[Start of section]

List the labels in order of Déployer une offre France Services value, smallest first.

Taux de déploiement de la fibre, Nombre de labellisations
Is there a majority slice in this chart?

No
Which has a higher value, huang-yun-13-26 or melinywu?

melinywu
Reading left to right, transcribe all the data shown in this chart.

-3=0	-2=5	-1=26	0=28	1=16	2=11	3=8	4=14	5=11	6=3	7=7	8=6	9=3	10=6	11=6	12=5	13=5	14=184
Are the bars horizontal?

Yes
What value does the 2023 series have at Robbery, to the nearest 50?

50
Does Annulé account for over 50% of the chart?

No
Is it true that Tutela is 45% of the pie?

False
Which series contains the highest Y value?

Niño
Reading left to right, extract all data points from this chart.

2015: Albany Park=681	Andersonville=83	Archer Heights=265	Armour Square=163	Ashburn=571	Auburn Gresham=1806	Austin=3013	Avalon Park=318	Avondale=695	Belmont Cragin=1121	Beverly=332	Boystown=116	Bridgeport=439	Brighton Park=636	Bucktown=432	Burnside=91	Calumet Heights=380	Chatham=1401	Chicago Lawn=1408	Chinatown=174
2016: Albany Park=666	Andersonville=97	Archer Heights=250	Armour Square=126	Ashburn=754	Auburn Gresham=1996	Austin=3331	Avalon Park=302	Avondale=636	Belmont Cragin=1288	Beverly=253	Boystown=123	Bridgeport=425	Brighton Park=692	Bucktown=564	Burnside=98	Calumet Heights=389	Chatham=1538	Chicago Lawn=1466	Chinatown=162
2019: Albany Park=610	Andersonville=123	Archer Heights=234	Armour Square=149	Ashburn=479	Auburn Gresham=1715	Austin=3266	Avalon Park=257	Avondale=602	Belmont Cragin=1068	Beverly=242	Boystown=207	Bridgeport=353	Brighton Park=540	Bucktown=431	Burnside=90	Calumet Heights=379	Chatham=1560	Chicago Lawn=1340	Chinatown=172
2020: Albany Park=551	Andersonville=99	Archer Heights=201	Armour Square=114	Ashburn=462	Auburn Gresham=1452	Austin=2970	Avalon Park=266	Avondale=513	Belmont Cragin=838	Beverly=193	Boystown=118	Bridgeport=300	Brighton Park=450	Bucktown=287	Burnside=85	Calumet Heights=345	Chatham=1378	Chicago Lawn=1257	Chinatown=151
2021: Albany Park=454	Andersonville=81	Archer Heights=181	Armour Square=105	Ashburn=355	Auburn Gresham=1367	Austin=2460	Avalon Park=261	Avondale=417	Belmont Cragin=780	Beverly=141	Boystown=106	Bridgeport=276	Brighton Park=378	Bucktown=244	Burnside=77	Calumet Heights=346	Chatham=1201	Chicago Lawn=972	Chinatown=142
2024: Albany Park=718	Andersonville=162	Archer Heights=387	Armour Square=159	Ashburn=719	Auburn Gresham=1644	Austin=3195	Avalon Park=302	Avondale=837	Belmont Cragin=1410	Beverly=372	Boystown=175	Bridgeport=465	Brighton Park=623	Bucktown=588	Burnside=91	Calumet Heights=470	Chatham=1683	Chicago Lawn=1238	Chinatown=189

[End of section]

**AIM OF THE TASK**:
Render the records above as a Markdown table with the columns Row and Record, giving each nonblank line its own numbered row and omitting the blank lines.

**YOUR RESPONSE**:
| Row | Record |
|---|---|
| 1 | List the labels in order of Déployer une offre France Services value, smallest first. |
| 2 | Taux de déploiement de la fibre, Nombre de labellisations |
| 3 | Is there a majority slice in this chart? |
| 4 | No |
| 5 | Which has a higher value, huang-yun-13-26 or melinywu? |
| 6 | melinywu |
| 7 | Reading left to right, transcribe all the data shown in this chart. |
| 8 | -3=0	-2=5	-1=26	0=28	1=16	2=11	3=8	4=14	5=11	6=3	7=7	8=6	9=3	10=6	11=6	12=5	13=5	14=184 |
| 9 | Are the bars horizontal? |
| 10 | Yes |
| 11 | What value does the 2023 series have at Robbery, to the nearest 50? |
| 12 | 50 |
| 13 | Does Annulé account for over 50% of the chart? |
| 14 | No |
| 15 | Is it true that Tutela is 45% of the pie? |
| 16 | False |
| 17 | Which series contains the highest Y value? |
| 18 | Niño |
| 19 | Reading left to right, extract all data points from this chart. |
| 20 | 2015: Albany Park=681	Andersonville=83	Archer Heights=265	Armour Square=163	Ashburn=571	Auburn Gresham=1806	Austin=3013	Avalon Park=318	Avondale=695	Belmont Cragin=1121	Beverly=332	Boystown=116	Bridgeport=439	Brighton Park=636	Bucktown=432	Burnside=91	Calumet Heights=380	Chatham=1401	Chicago Lawn=1408	Chinatown=174 |
| 21 | 2016: Albany Park=666	Andersonville=97	Archer Heights=250	Armour Square=126	Ashburn=754	Auburn Gresham=1996	Austin=3331	Avalon Park=302	Avondale=636	Belmont Cragin=1288	Beverly=253	Boystown=123	Bridgeport=425	Brighton Park=692	Bucktown=564	Burnside=98	Calumet Heights=389	Chatham=1538	Chicago Lawn=1466	Chinatown=162 |
| 22 | 2019: Albany Park=610	Andersonville=123	Archer Heights=234	Armour Square=149	Ashburn=479	Auburn Gresham=1715	Austin=3266	Avalon Park=257	Avondale=602	Belmont Cragin=1068	Beverly=242	Boystown=207	Bridgeport=353	Brighton Park=540	Bucktown=431	Burnside=90	Calumet Heights=379	Chatham=1560	Chicago Lawn=1340	Chinatown=172 |
| 23 | 2020: Albany Park=551	Andersonville=99	Archer Heights=201	Armour Square=114	Ashburn=462	Auburn Gresham=1452	Austin=2970	Avalon Park=266	Avondale=513	Belmont Cragin=838	Beverly=193	Boystown=118	Bridgeport=300	Brighton Park=450	Bucktown=287	Burnside=85	Calumet Heights=345	Chatham=1378	Chicago Lawn=1257	Chinatown=151 |
| 24 | 2021: Albany Park=454	Andersonville=81	Archer Heights=181	Armour Square=105	Ashburn=355	Auburn Gresham=1367	Austin=2460	Avalon Park=261	Avondale=417	Belmont Cragin=780	Beverly=141	Boystown=106	Bridgeport=276	Brighton Park=378	Bucktown=244	Burnside=77	Calumet Heights=346	Chatham=1201	Chicago Lawn=972	Chinatown=142 |
| 25 | 2024: Albany Park=718	Andersonville=162	Archer Heights=387	Armour Square=159	Ashburn=719	Auburn Gresham=1644	Austin=3195	Avalon Park=302	Avondale=837	Belmont Cragin=1410	Beverly=372	Boystown=175	Bridgeport=465	Brighton Park=623	Bucktown=588	Burnside=91	Calumet Heights=470	Chatham=1683	Chicago Lawn=1238	Chinatown=189 |